**EXERCISE PROMPT**
Take the lines from the beginning of the material through the line containing "Chinese Cantonese: 您對我們的健康或藥物保險可能存有疑問，為此我們提供免費的翻譯服務。如需翻譯服務，請致電" and retype them exactly, leaving the pictures out.

**AVAILABLE DATA**

----

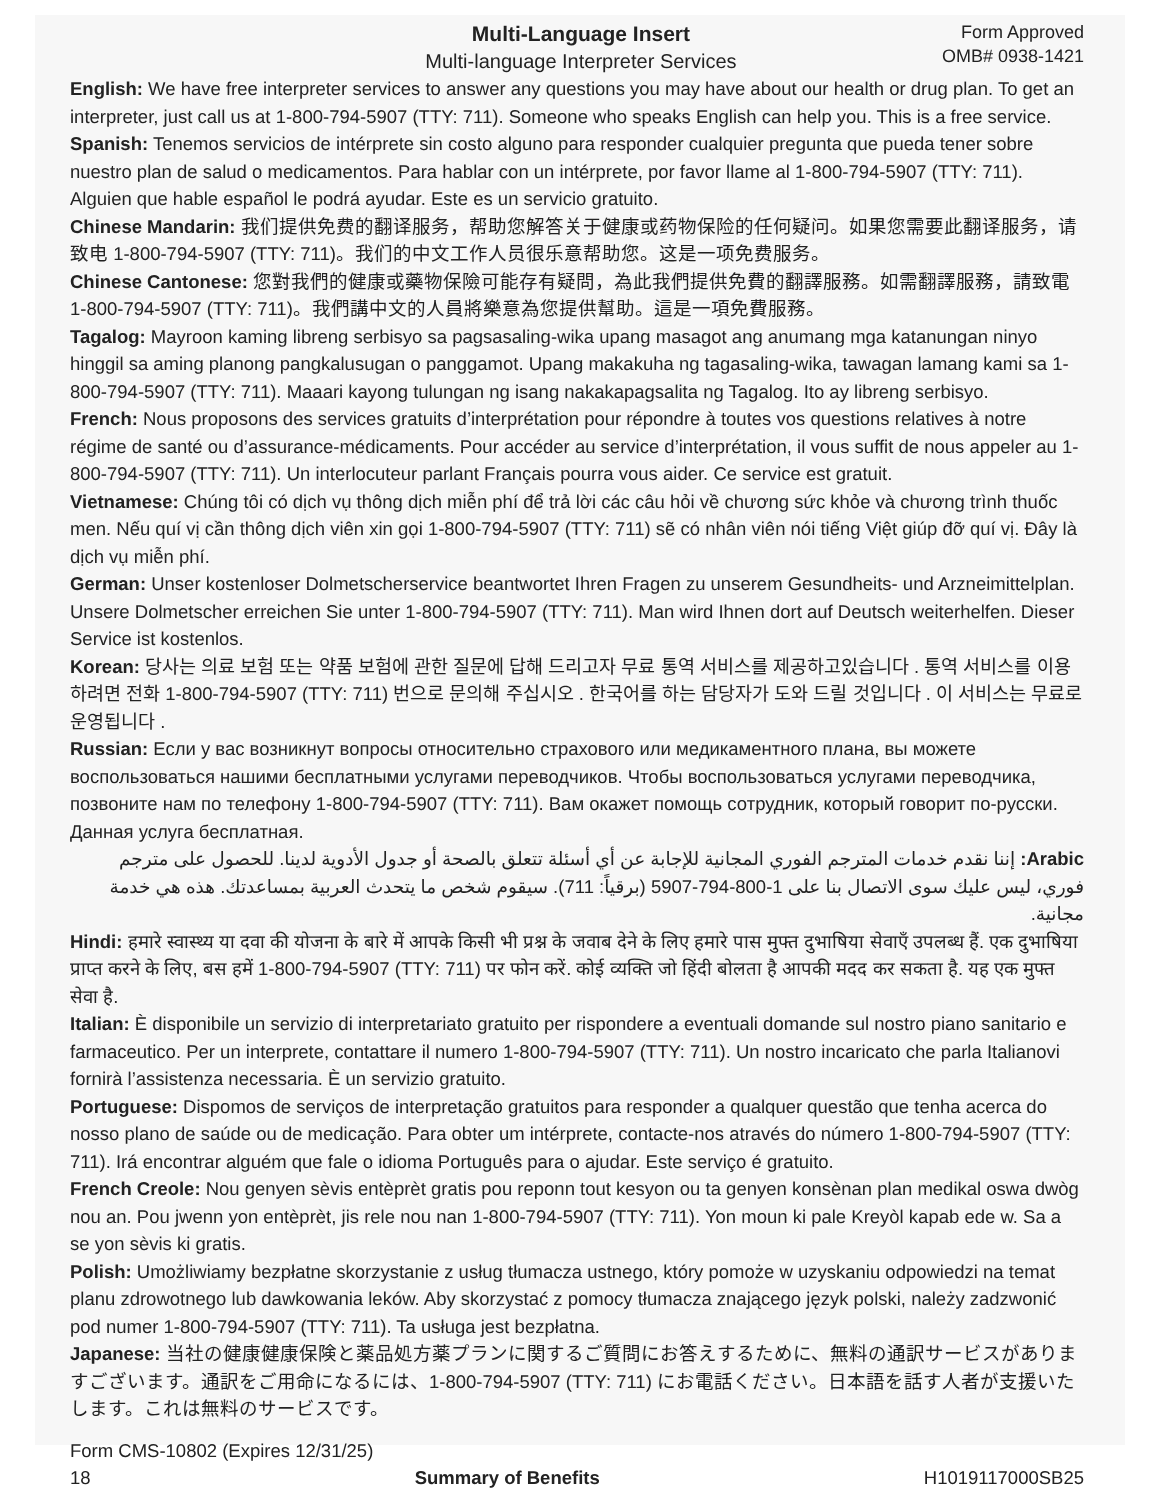Multi-Language Insert
Multi-language Interpreter Services
Form Approved
OMB# 0938-1421
English: We have free interpreter services to answer any questions you may have about our health or drug plan. To get an interpreter, just call us at 1-800-794-5907 (TTY: 711). Someone who speaks English can help you. This is a free service.
Spanish: Tenemos servicios de intérprete sin costo alguno para responder cualquier pregunta que pueda tener sobre nuestro plan de salud o medicamentos. Para hablar con un intérprete, por favor llame al 1-800-794-5907 (TTY: 711). Alguien que hable español le podrá ayudar. Este es un servicio gratuito.
Chinese Mandarin: 我们提供免费的翻译服务，帮助您解答关于健康或药物保险的任何疑问。如果您需要此翻译服务，请致电 1-800-794-5907 (TTY: 711)。我们的中文工作人员很乐意帮助您。这是一项免费服务。
Chinese Cantonese: 您對我們的健康或藥物保險可能存有疑問，為此我們提供免費的翻譯服務。如需翻譯服務，請致電 1-800-794-5907 (TTY: 711)。我們講中文的人員將樂意為您提供幫助。這是一項免費服務。
Tagalog: Mayroon kaming libreng serbisyo sa pagsasaling-wika upang masagot ang anumang mga katanungan ninyo hinggil sa aming planong pangkalusugan o panggamot. Upang makakuha ng tagasaling-wika, tawagan lamang kami sa 1-800-794-5907 (TTY: 711). Maaari kayong tulungan ng isang nakakapagsalita ng Tagalog. Ito ay libreng serbisyo.
French: Nous proposons des services gratuits d’interprétation pour répondre à toutes vos questions relatives à notre régime de santé ou d’assurance-médicaments. Pour accéder au service d’interprétation, il vous suffit de nous appeler au 1-800-794-5907 (TTY: 711). Un interlocuteur parlant Français pourra vous aider. Ce service est gratuit.
Vietnamese: Chúng tôi có dịch vụ thông dịch miễn phí để trả lời các câu hỏi về chương sức khỏe và chương trình thuốc men. Nếu quí vị cần thông dịch viên xin gọi 1-800-794-5907 (TTY: 711) sẽ có nhân viên nói tiếng Việt giúp đỡ quí vị. Đây là dịch vụ miễn phí.
German: Unser kostenloser Dolmetscherservice beantwortet Ihren Fragen zu unserem Gesundheits- und Arzneimittelplan. Unsere Dolmetscher erreichen Sie unter 1-800-794-5907 (TTY: 711). Man wird Ihnen dort auf Deutsch weiterhelfen. Dieser Service ist kostenlos.
Korean: 당사는 의료 보험 또는 약품 보험에 관한 질문에 답해 드리고자 무료 통역 서비스를 제공하고있습니다 . 통역 서비스를 이용하려면 전화 1-800-794-5907 (TTY: 711) 번으로 문의해 주십시오 . 한국어를 하는 담당자가 도와 드릴 것입니다 . 이 서비스는 무료로 운영됩니다 .
Russian: Если у вас возникнут вопросы относительно страхового или медикаментного плана, вы можете воспользоваться нашими бесплатными услугами переводчиков. Чтобы воспользоваться услугами переводчика, позвоните нам по телефону 1-800-794-5907 (TTY: 711). Вам окажет помощь сотрудник, который говорит по-русски. Данная услуга бесплатная.
Arabic: إننا نقدم خدمات المترجم الفوري المجانية للإجابة عن أي أسئلة تتعلق بالصحة أو جدول الأدوية لدينا. للحصول على مترجم فوري، ليس عليك سوى الاتصال بنا على 1-800-794-5907 (برقياً: 711). سيقوم شخص ما يتحدث العربية بمساعدتك. هذه هي خدمة مجانية.
Hindi: हमारे स्वास्थ्य या दवा की योजना के बारे में आपके किसी भी प्रश्न के जवाब देने के लिए हमारे पास मुफ्त दुभाषिया सेवाएँ उपलब्ध हैं. एक दुभाषिया प्राप्त करने के लिए, बस हमें 1-800-794-5907 (TTY: 711) पर फोन करें. कोई व्यक्ति जो हिंदी बोलता है आपकी मदद कर सकता है. यह एक मुफ्त सेवा है.
Italian: È disponibile un servizio di interpretariato gratuito per rispondere a eventuali domande sul nostro piano sanitario e farmaceutico. Per un interprete, contattare il numero 1-800-794-5907 (TTY: 711). Un nostro incaricato che parla Italianovi fornirà l’assistenza necessaria. È un servizio gratuito.
Portuguese: Dispomos de serviços de interpretação gratuitos para responder a qualquer questão que tenha acerca do nosso plano de saúde ou de medicação. Para obter um intérprete, contacte-nos através do número 1-800-794-5907 (TTY: 711). Irá encontrar alguém que fale o idioma Português para o ajudar. Este serviço é gratuito.
French Creole: Nou genyen sèvis entèprèt gratis pou reponn tout kesyon ou ta genyen konsènan plan medikal oswa dwòg nou an. Pou jwenn yon entèprèt, jis rele nou nan 1-800-794-5907 (TTY: 711). Yon moun ki pale Kreyòl kapab ede w. Sa a se yon sèvis ki gratis.
Polish: Umożliwiamy bezpłatne skorzystanie z usług tłumacza ustnego, który pomoże w uzyskaniu odpowiedzi na temat planu zdrowotnego lub dawkowania leków. Aby skorzystać z pomocy tłumacza znającego język polski, należy zadzwonić pod numer 1-800-794-5907 (TTY: 711). Ta usługa jest bezpłatna.
Japanese: 当社の健康健康保険と薬品処方薬プランに関するご質問にお答えするために、無料の通訳サービスがありますございます。通訳をご用命になるには、1-800-794-5907 (TTY: 711) にお電話ください。日本語を話す人者が支援いたします。これは無料のサービスです。
Form CMS-10802 (Expires 12/31/25)
18 Summary of Benefits H1019117000SB25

----

**EXERCISE RESULT**
Multi-Language Insert
Multi-language Interpreter Services
Form Approved
OMB# 0938-1421
English: We have free interpreter services to answer any questions you may have about our health or drug plan. To get an interpreter, just call us at 1-800-794-5907 (TTY: 711). Someone who speaks English can help you. This is a free service.
Spanish: Tenemos servicios de intérprete sin costo alguno para responder cualquier pregunta que pueda tener sobre nuestro plan de salud o medicamentos. Para hablar con un intérprete, por favor llame al 1-800-794-5907 (TTY: 711). Alguien que hable español le podrá ayudar. Este es un servicio gratuito.
Chinese Mandarin: 我们提供免费的翻译服务，帮助您解答关于健康或药物保险的任何疑问。如果您需要此翻译服务，请致电 1-800-794-5907 (TTY: 711)。我们的中文工作人员很乐意帮助您。这是一项免费服务。
Chinese Cantonese: 您對我們的健康或藥物保險可能存有疑問，為此我們提供免費的翻譯服務。如需翻譯服務，請致電 1-800-794-5907 (TTY: 711)。我們講中文的人員將樂意為您提供幫助。這是一項免費服務。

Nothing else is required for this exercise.